== Provided information ==
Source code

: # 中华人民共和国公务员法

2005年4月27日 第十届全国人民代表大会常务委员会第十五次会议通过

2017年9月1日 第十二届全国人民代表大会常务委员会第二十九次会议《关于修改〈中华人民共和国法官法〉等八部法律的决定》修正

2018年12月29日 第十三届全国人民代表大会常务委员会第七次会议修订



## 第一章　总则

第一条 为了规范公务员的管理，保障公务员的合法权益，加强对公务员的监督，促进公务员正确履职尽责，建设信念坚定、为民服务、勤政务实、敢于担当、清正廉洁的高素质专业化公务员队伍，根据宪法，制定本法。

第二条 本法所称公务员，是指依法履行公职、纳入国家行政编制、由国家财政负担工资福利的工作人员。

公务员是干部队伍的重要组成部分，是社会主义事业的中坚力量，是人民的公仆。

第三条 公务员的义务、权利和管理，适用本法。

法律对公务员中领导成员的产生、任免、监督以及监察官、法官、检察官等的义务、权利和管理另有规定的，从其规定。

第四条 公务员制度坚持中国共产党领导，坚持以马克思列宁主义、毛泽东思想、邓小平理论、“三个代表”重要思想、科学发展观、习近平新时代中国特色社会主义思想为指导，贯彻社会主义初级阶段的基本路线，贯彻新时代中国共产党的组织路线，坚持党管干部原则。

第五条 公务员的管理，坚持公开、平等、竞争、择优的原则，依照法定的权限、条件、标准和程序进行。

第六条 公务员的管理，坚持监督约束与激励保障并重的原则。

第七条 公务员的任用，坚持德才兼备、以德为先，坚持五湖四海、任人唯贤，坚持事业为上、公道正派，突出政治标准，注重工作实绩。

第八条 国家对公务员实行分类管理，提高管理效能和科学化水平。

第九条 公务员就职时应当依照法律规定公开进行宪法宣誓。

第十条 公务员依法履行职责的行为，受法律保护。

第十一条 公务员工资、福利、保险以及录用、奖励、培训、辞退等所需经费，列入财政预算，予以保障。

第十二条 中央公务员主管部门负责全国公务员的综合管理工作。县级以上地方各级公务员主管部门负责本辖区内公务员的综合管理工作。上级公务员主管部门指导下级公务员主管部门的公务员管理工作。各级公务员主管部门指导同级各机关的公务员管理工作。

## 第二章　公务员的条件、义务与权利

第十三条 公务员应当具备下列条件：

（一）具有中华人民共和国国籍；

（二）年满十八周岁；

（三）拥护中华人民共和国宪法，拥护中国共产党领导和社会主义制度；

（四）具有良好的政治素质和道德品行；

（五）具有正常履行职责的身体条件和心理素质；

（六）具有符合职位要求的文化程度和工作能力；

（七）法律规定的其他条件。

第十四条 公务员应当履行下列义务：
===
Set down every line of the records above again, unchanged, character for character.

Source code

: # 中华人民共和国公务员法

2005年4月27日 第十届全国人民代表大会常务委员会第十五次会议通过

2017年9月1日 第十二届全国人民代表大会常务委员会第二十九次会议《关于修改〈中华人民共和国法官法〉等八部法律的决定》修正

2018年12月29日 第十三届全国人民代表大会常务委员会第七次会议修订



## 第一章　总则

第一条 为了规范公务员的管理，保障公务员的合法权益，加强对公务员的监督，促进公务员正确履职尽责，建设信念坚定、为民服务、勤政务实、敢于担当、清正廉洁的高素质专业化公务员队伍，根据宪法，制定本法。

第二条 本法所称公务员，是指依法履行公职、纳入国家行政编制、由国家财政负担工资福利的工作人员。

公务员是干部队伍的重要组成部分，是社会主义事业的中坚力量，是人民的公仆。

第三条 公务员的义务、权利和管理，适用本法。

法律对公务员中领导成员的产生、任免、监督以及监察官、法官、检察官等的义务、权利和管理另有规定的，从其规定。

第四条 公务员制度坚持中国共产党领导，坚持以马克思列宁主义、毛泽东思想、邓小平理论、“三个代表”重要思想、科学发展观、习近平新时代中国特色社会主义思想为指导，贯彻社会主义初级阶段的基本路线，贯彻新时代中国共产党的组织路线，坚持党管干部原则。

第五条 公务员的管理，坚持公开、平等、竞争、择优的原则，依照法定的权限、条件、标准和程序进行。

第六条 公务员的管理，坚持监督约束与激励保障并重的原则。

第七条 公务员的任用，坚持德才兼备、以德为先，坚持五湖四海、任人唯贤，坚持事业为上、公道正派，突出政治标准，注重工作实绩。

第八条 国家对公务员实行分类管理，提高管理效能和科学化水平。

第九条 公务员就职时应当依照法律规定公开进行宪法宣誓。

第十条 公务员依法履行职责的行为，受法律保护。

第十一条 公务员工资、福利、保险以及录用、奖励、培训、辞退等所需经费，列入财政预算，予以保障。

第十二条 中央公务员主管部门负责全国公务员的综合管理工作。县级以上地方各级公务员主管部门负责本辖区内公务员的综合管理工作。上级公务员主管部门指导下级公务员主管部门的公务员管理工作。各级公务员主管部门指导同级各机关的公务员管理工作。

## 第二章　公务员的条件、义务与权利

第十三条 公务员应当具备下列条件：

（一）具有中华人民共和国国籍；

（二）年满十八周岁；

（三）拥护中华人民共和国宪法，拥护中国共产党领导和社会主义制度；

（四）具有良好的政治素质和道德品行；

（五）具有正常履行职责的身体条件和心理素质；

（六）具有符合职位要求的文化程度和工作能力；

（七）法律规定的其他条件。

第十四条 公务员应当履行下列义务：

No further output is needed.